Européens et Américains se livrent à une course de vitesse dans l’affaire Madoff
Alors qu’Irving Picard, le liquidateur américain de Bernard Madoff Investment Securities procède à des assignations en série avant l’extinction, le 11 décembre, du délai de deux ans qui lui avait été donné, le cabinet Deminor a également accru hier la pression sur les banques de ce côté-ci de l’Atlantique. Ce n’est pas une coïncidence. Deminor estime que les procédures lancées par le «trustee» américain peuvent avoir un effet de «dilution» et de «déperdition», a expliqué à L’Agefi Charles Demoulin, associé chez Deminor.
«Irving Picard tente de récupérer des milliards auprès d’UBS au bénéfice d’investisseurs américains qui n’ont rien à voir avec UBS. Il y a un risque de déperdition significatif sur les investisseurs non américains qui n’entreprennent pas une action en Europe», dit-il. Parce que les investisseurs européens sont généralement passés par des fonds OPCVM, Charles Demoulin estime en outre qu’ils disposent d’une «base juridique plus solide» que des investisseurs directs dans les fonds Madoff.

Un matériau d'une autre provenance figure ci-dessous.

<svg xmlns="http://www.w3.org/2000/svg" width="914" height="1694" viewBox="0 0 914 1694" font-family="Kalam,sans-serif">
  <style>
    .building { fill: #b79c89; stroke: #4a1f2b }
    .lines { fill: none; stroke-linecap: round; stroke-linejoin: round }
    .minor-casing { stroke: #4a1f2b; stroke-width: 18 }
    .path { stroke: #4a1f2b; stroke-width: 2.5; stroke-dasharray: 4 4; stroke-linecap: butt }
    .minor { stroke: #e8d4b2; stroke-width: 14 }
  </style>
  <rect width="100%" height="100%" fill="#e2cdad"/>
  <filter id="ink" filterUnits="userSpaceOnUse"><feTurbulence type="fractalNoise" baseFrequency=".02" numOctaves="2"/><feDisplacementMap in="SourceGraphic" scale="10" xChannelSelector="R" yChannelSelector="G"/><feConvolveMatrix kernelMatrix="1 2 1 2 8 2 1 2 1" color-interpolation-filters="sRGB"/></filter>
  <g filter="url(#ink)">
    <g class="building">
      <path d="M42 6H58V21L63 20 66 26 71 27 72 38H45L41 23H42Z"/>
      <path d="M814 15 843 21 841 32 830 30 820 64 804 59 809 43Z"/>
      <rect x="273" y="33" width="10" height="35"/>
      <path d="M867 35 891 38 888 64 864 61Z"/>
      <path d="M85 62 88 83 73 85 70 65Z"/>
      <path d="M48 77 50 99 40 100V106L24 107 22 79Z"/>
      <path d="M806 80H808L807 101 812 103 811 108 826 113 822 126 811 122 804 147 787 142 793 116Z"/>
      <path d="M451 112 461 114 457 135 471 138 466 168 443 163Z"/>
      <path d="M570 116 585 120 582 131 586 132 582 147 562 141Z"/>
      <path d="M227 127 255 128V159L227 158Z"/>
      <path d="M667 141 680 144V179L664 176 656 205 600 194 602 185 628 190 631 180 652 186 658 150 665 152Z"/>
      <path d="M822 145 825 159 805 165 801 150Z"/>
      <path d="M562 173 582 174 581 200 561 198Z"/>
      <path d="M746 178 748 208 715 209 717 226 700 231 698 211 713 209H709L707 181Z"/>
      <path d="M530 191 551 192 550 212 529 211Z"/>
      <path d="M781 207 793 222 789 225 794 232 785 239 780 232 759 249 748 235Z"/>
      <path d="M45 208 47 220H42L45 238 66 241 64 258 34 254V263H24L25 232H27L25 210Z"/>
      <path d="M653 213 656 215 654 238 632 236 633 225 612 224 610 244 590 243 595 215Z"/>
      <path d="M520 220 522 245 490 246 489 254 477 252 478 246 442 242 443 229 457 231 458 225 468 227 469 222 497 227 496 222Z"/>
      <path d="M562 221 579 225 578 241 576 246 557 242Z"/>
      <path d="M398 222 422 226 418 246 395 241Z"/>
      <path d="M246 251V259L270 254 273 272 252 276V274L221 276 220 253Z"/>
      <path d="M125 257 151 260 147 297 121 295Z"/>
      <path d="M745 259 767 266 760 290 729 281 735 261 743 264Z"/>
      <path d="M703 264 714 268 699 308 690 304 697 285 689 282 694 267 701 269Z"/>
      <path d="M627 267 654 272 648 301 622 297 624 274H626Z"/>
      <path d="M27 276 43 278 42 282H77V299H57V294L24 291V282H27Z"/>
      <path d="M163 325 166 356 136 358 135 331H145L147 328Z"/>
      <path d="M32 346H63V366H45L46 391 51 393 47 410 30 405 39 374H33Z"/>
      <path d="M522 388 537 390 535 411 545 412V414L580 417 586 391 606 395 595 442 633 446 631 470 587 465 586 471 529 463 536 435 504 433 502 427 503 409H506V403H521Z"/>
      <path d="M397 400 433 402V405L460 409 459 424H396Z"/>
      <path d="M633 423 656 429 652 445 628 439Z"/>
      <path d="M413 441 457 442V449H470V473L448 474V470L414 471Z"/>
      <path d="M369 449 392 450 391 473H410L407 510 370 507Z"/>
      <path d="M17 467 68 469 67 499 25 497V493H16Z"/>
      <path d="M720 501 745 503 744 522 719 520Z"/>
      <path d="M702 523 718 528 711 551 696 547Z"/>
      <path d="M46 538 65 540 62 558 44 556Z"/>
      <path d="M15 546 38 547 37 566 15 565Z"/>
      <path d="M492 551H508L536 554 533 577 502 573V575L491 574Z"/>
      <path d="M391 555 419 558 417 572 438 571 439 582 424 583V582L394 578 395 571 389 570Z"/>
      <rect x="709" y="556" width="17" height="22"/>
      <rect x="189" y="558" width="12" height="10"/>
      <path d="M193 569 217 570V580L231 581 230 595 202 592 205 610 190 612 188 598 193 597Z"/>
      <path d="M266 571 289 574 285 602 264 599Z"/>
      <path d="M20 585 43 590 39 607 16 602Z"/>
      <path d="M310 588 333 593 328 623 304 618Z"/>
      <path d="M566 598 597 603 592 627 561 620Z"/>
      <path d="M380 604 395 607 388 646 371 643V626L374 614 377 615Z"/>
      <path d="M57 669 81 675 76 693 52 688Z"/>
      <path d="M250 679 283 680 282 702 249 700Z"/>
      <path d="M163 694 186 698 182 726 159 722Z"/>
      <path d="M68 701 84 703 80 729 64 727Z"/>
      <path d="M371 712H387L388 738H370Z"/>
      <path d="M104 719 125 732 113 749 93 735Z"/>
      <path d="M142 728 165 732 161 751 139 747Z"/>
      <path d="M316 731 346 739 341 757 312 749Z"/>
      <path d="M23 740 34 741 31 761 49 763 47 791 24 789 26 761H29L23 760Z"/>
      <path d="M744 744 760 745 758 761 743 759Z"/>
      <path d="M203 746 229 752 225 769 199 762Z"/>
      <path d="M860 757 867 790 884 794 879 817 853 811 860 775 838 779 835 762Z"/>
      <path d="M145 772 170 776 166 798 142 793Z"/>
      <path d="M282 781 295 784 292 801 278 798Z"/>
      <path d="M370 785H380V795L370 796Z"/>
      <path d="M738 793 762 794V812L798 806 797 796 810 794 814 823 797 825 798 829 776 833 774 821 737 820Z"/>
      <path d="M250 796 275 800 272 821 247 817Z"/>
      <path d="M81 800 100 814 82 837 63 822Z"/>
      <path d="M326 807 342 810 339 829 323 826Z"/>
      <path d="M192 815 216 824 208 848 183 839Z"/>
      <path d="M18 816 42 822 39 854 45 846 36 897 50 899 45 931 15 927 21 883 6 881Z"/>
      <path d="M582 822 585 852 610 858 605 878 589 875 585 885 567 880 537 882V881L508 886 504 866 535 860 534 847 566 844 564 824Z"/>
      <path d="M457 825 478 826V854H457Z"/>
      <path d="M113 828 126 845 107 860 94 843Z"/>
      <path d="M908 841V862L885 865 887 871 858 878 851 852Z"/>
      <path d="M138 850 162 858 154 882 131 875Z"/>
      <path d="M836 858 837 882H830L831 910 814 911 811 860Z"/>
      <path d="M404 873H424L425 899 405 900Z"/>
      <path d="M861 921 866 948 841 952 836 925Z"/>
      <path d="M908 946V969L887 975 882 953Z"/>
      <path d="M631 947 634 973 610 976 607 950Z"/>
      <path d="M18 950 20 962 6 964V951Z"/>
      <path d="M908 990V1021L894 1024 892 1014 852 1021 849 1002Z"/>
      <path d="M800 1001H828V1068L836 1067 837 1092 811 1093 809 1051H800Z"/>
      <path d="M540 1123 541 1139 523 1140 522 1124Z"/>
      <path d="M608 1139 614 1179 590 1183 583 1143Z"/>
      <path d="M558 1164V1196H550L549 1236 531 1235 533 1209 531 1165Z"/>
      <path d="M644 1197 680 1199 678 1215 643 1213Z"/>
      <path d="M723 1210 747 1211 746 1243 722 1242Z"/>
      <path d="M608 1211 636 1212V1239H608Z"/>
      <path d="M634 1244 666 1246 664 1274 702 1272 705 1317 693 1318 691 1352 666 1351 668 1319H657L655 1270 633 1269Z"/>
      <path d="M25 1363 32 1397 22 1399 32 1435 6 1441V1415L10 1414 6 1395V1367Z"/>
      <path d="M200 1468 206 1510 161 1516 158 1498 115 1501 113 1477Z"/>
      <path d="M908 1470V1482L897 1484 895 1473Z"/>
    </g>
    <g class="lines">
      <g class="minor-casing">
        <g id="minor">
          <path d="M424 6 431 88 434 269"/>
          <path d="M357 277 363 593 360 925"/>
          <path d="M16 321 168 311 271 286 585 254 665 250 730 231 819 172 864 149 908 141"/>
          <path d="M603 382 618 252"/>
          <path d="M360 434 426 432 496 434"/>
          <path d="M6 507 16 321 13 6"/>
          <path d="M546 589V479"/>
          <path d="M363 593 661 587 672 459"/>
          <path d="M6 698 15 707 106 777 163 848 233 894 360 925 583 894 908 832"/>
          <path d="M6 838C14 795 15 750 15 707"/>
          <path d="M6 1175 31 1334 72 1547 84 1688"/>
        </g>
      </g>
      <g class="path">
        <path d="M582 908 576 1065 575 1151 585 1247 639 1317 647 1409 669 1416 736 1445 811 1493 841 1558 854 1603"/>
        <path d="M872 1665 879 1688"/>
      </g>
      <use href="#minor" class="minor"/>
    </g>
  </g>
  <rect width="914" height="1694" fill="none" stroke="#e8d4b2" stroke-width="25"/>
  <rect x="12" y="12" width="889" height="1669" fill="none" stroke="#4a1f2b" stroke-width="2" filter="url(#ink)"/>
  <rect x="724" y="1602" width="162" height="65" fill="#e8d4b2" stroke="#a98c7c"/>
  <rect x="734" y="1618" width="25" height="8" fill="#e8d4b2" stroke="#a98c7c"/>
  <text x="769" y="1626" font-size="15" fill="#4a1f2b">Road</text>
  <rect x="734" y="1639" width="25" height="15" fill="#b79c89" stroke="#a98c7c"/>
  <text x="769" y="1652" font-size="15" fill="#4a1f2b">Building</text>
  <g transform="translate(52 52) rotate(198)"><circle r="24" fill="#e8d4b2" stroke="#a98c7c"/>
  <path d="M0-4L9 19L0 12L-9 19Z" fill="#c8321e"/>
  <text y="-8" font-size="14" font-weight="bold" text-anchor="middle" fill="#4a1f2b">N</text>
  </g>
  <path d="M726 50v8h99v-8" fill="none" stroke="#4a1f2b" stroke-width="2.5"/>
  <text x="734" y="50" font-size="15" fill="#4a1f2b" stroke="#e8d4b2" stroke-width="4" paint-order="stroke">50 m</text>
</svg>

Deminor a pour l’instant regroupé 2.500 investisseurs, agissant respectivement contre UBS, HSBC et Citco, devant des tribunaux civils luxembourgeois et néerlandais pour obtenir au total 400 millions d’euros de réparation. Ils demandent «réparation intégrale» mais ils pourraient faire le choix d’un règlement amiable. Parmi eux 750 investisseurs allemands, essentiellement des particuliers, qui se sont récemment ralliés aux autres plaignants. «Le phénomène allemand pourrait prendre de l’ampleur», estime Charles Demoulin.
Au-delà de la fraude, les plaignants mettent en cause la manière dont les banques ont «entièrement délégué» leurs fonctions de dépositaire à Bernard Madoff et les soupçonnent d’avoir «intentionnellement» tu cette sous-délégation à la fois aux investisseurs et aux régulateurs. Ils estiment, tout comme le trustee américain, que «la fraude était détectable».
Irving Picard a annoncé hier l’assignation, pour un milliard de dollars, de sept banques non américaines, dont Natixis pour 400 millions. Les autres banques visées sont Citi, pour 425 millions, Fortis (Pays-Bas), ABN Amro, BBVA, Merrill Lynch et Nomura. «Natixis a toujours agi de bonne foi et n’a ni bénéficié, ni participé, ni eu connaissance de la fraude commise par Bernard Madoff», a répondu Natixis, qui a provisionné l’intégralité de son exposition, soit 463 millions d’euros.